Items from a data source
◆ ◆ ◆

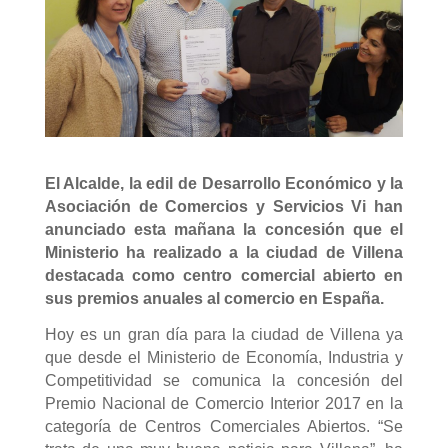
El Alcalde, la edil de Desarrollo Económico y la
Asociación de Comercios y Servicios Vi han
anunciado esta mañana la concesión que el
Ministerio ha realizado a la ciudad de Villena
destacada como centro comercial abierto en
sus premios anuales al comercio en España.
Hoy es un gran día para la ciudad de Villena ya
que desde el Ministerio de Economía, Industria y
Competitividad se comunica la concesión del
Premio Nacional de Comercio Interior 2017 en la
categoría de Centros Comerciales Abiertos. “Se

◆ ◆ ◆

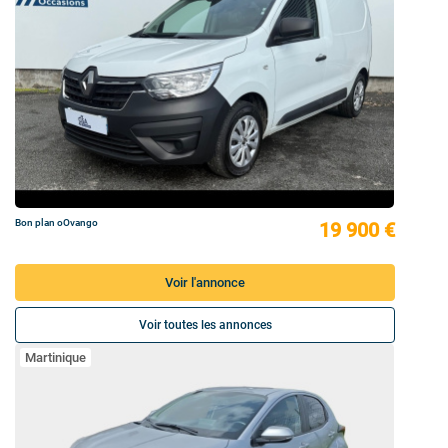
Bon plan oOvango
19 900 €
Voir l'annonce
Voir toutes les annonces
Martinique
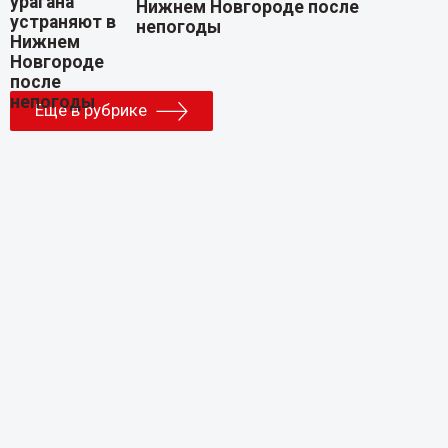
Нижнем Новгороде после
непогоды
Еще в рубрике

◆ ◆ ◆

* Exercise prompt
Could you return the text of the records word for word, beginning at the line that contains "Bon plan oOvango" and stopping after the line that contains "Еще в рубрике", and leave out the pictures?

* Answer for the task
Bon plan oOvango
19 900 €
Voir l'annonce
Voir toutes les annonces
Martinique
Нижнем Новгороде после
непогоды
Еще в рубрике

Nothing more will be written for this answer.